[DATASET RECORDS]
_ _ _

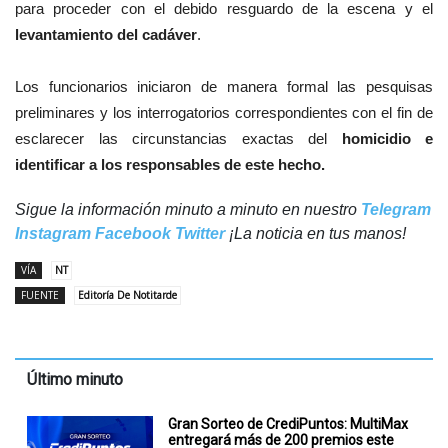
para proceder con el debido resguardo de la escena y el
levantamiento del cadáver
.
Los funcionarios iniciaron de manera formal las pesquisas
preliminares y los interrogatorios correspondientes con el fin de
esclarecer las circunstancias exactas del
homicidio e
identificar a los responsables de este hecho.
Sigue la información minuto a minuto en nuestro
Telegram
Instagram
Facebook
Twitter
¡La noticia en tus manos!
VÍA
NT
FUENTE
Editoría De Notitarde
Último minuto
Gran Sorteo de CrediPuntos: MultiMax
entregará más de 200 premios este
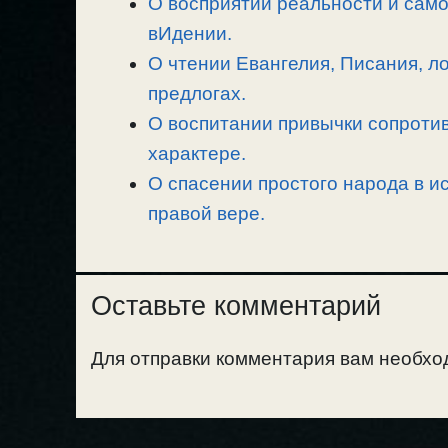
О восприятии реальности и сам
вИдении.
О чтении Евангелия, Писания, л
предлогах.
О воспитании привычки сопротив
характере.
О спасении простого народа в ис
правой вере.
Оставьте комментарий
Для отправки комментария вам необх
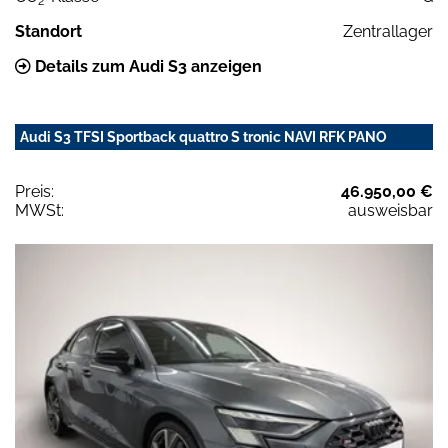
2
Standort
Zentrallager
Details zum Audi S3 anzeigen
Audi S3 TFSI Sportback quattro S tronic NAVI RFK PANO
Preis:
46.950,00 €
MWSt:
ausweisbar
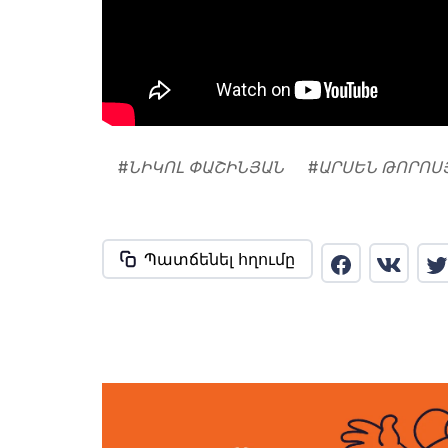
#
ՆԻԿՈԼ ՓԱՇԻՆՅԱՆ
#
ԱՐՍԵՆ ԹՈՐՈՍ
Պատճենել հղումը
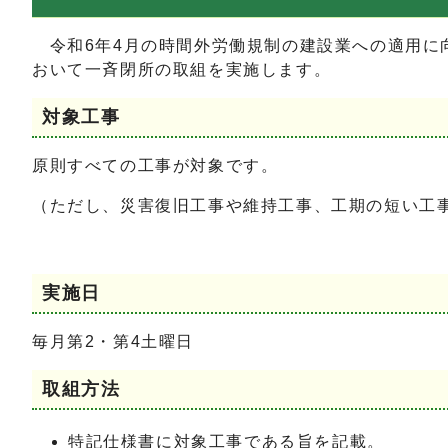
令和6年4月の時間外労働規制の建設業への適用に
おいて一斉閉所の取組を実施します。
対象工事
原則すべての工事が対象です。
（ただし、災害復旧工事や維持工事、工期の短い工
実施日
毎月第2・第4土曜日
取組方法
特記仕様書に対象工事である旨を記載。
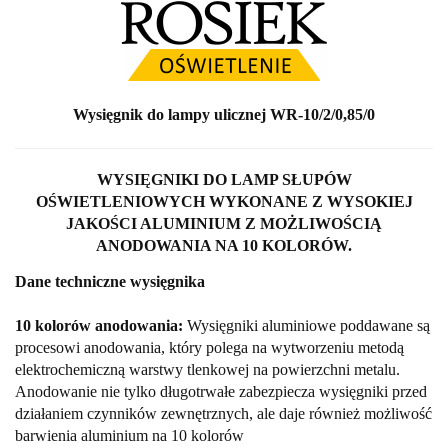
Wysięgnik do lampy ulicznej WR-10/2/0,85/0
WYSIĘGNIKI DO LAMP SŁUPÓW
OŚWIETLENIOWYCH WYKONANE Z WYSOKIEJ
JAKOŚCI ALUMINIUM Z MOŻLIWOŚCIĄ
ANODOWANIA NA 10 KOLORÓW.
Dane techniczne wysięgnika
10 kolorów anodowania:
Wysięgniki aluminiowe poddawane są
procesowi anodowania, który polega na wytworzeniu metodą
elektrochemiczną warstwy tlenkowej na powierzchni metalu.
Anodowanie nie tylko długotrwałe zabezpiecza wysięgniki przed
działaniem czynników zewnętrznych, ale daje również możliwość
barwienia aluminium na 10 kolorów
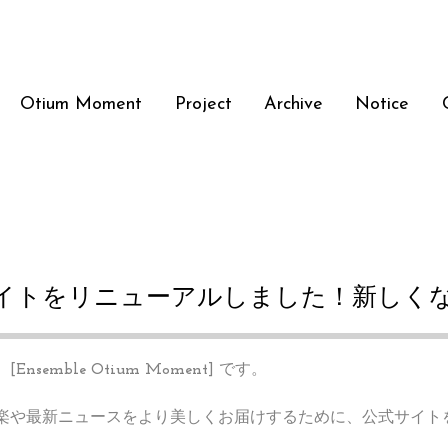
Otium Moment
Project
Archive
Notice
イトをリニューアルしました！新しく
、
[Ensemble Otium Moment]
 です。 
楽や最新ニュースをより美しくお届けするために、公式サイト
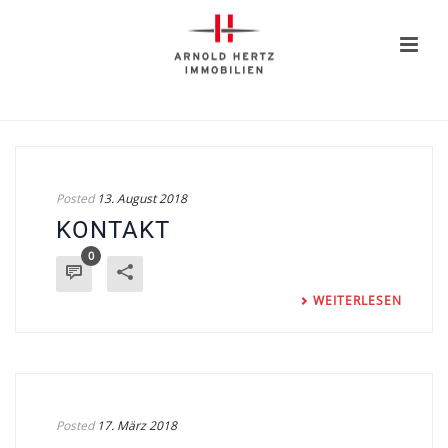
Posted
13. August 2018
KONTAKT
0
WEITERLESEN
Posted
17. März 2018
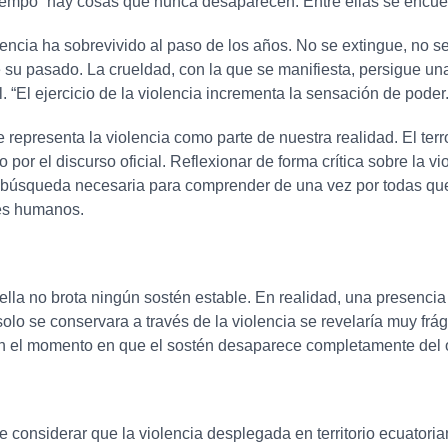
iempo “hay cosas que nunca desaparecen. Entre ellas se encuen
lencia ha sobrevivido al paso de los años. No se extingue, no 
 de su pasado. La crueldad, con la que se manifiesta, persigue u
orial. “El ejercicio de la violencia incrementa la sensación de pod
representa la violencia como parte de nuestra realidad. El ter
 por el discurso oficial. Reflexionar de forma crítica sobre la 
na búsqueda necesaria para comprender de una vez por todas que
res humanos.
lla no brota ningún sostén estable. En realidad, una presencia
 solo se conservara a través de la violencia se revelaría muy frá
en el momento en que el sostén desaparece completamente del o
e considerar que la violencia desplegada en territorio ecuatori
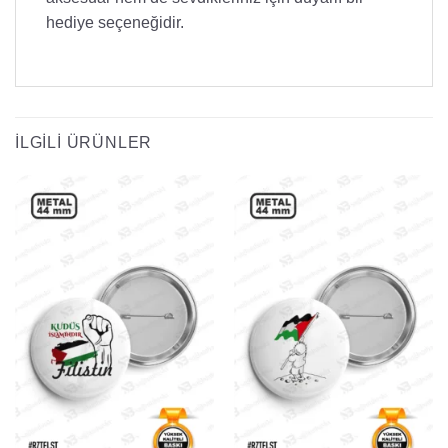
hediye seçeneğidir.
İLGILI ÜRÜNLER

_ _ _

[EXERCISE DESCRIPTION] Set down the material again exactly. Don't carry over any pictures.

[RESULT BELOW]
para proceder con el debido resguardo de la escena y el
levantamiento del cadáver
.
Los funcionarios iniciaron de manera formal las pesquisas
preliminares y los interrogatorios correspondientes con el fin de
esclarecer las circunstancias exactas del
homicidio e
identificar a los responsables de este hecho.
Sigue la información minuto a minuto en nuestro
Telegram
Instagram
Facebook
Twitter
¡La noticia en tus manos!
VÍA
NT
FUENTE
Editoría De Notitarde
Último minuto
Gran Sorteo de CrediPuntos: MultiMax
entregará más de 200 premios este
О восприятии реальности и сам
вИдении.
О чтении Евангелия, Писания, л
предлогах.
О воспитании привычки сопротив
характере.
О спасении простого народа в ис
правой вере.
Оставьте комментарий
Для отправки комментария вам необх
2
Standort
Zentrallager
Details zum Audi S3 anzeigen
Audi S3 TFSI Sportback quattro S tronic NAVI RFK PANO
Preis:
46.950,00 €
MWSt:
ausweisbar
#
ՆԻԿՈԼ ՓԱՇԻՆՅԱՆ
#
ԱՐՍԵՆ ԹՈՐՈՍ
Պատճենել հղումը
令和6年4月の時間外労働規制の建設業への適用に
おいて一斉閉所の取組を実施します。
対象工事
原則すべての工事が対象です。
（ただし、災害復旧工事や維持工事、工期の短い工
実施日
毎月第2・第4土曜日
取組方法
特記仕様書に対象工事である旨を記載。
Wysięgnik do lampy ulicznej WR-10/2/0,85/0
WYSIĘGNIKI DO LAMP SŁUPÓW
OŚWIETLENIOWYCH WYKONANE Z WYSOKIEJ
JAKOŚCI ALUMINIUM Z MOŻLIWOŚCIĄ
ANODOWANIA NA 10 KOLORÓW.
Dane techniczne wysięgnika
10 kolorów anodowania:
Wysięgniki aluminiowe poddawane są
procesowi anodowania, który polega na wytworzeniu metodą
elektrochemiczną warstwy tlenkowej na powierzchni metalu.
Anodowanie nie tylko długotrwałe zabezpiecza wysięgniki przed
działaniem czynników zewnętrznych, ale daje również możliwość
barwienia aluminium na 10 kolorów
Otium Moment
Project
Archive
Notice
イトをリニューアルしました！新しく
、
[Ensemble Otium Moment]
 です。 
楽や最新ニュースをより美しくお届けするために、公式サイト
Posted
13. August 2018
KONTAKT
0
WEITERLESEN
Posted
17. März 2018
iempo “hay cosas que nunca desaparecen. Entre ellas se encuen
lencia ha sobrevivido al paso de los años. No se extingue, no 
 de su pasado. La crueldad, con la que se manifiesta, persigue u
orial. “El ejercicio de la violencia incrementa la sensación de pod
representa la violencia como parte de nuestra realidad. El ter
 por el discurso oficial. Reflexionar de forma crítica sobre la 
na búsqueda necesaria para comprender de una vez por todas que
res humanos.
lla no brota ningún sostén estable. En realidad, una presencia
 solo se conservara a través de la violencia se revelaría muy frá
en el momento en que el sostén desaparece completamente del o
e considerar que la violencia desplegada en territorio ecuatori
hediye seçeneğidir.
İLGILI ÜRÜNLER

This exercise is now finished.